__Work task__
When you transcribe the listing that follows, keep every line exact and skip any picture.

__Data excerpt__
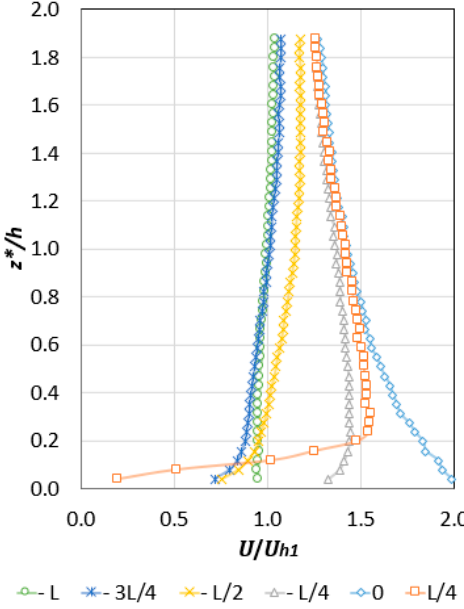
Fluids 2019 , 4 , x Figure 6. Configuration A: Vertical wind speed profiles at locations 1 to 6. Figure 6. Configuration A: Vertical wind speed profiles at locations 1 to 6.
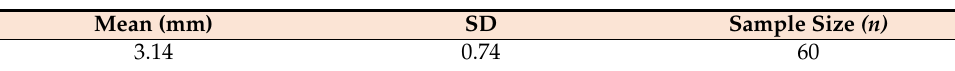
Table 2. Gingival exposure in the study group.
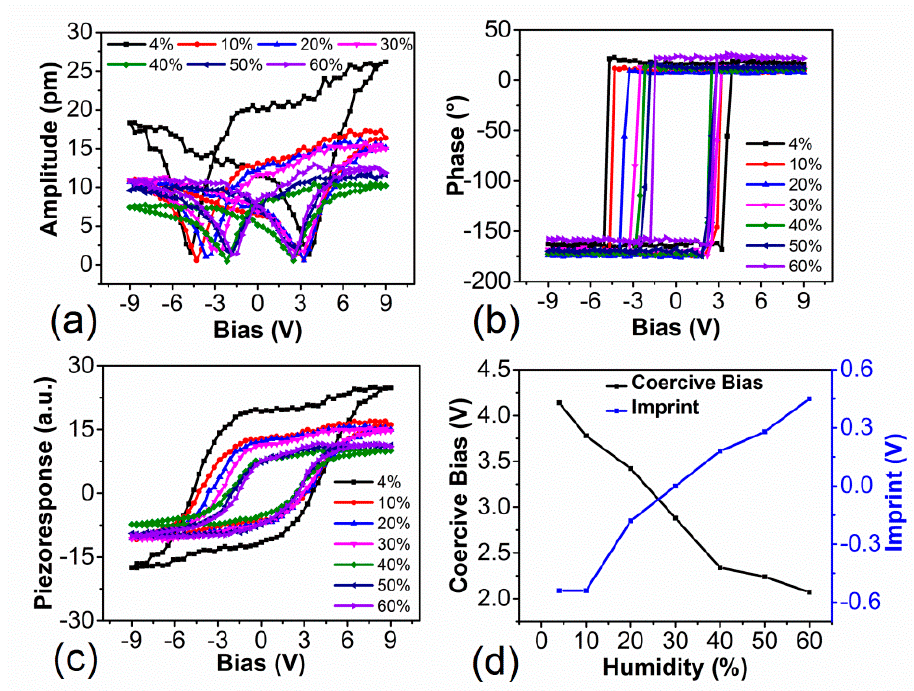
Figure 3. Hysteresis loops of a PZN − 9%PT single crystal with relative humidities varying from 4% to 60%: ( a ) amplitude loop, ( b ) phase loop, and ( c ) calculated piezoresponse loop. ( d ) Coercive bias and imprint as a function of the humidity.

__Result of the exercise__
Fluids 2019 , 4 , x Figure 6. Configuration A: Vertical wind speed profiles at locations 1 to 6. Figure 6. Configuration A: Vertical wind speed profiles at locations 1 to 6.
Table 2. Gingival exposure in the study group.
Figure 3. Hysteresis loops of a PZN − 9%PT single crystal with relative humidities varying from 4% to 60%: ( a ) amplitude loop, ( b ) phase loop, and ( c ) calculated piezoresponse loop. ( d ) Coercive bias and imprint as a function of the humidity.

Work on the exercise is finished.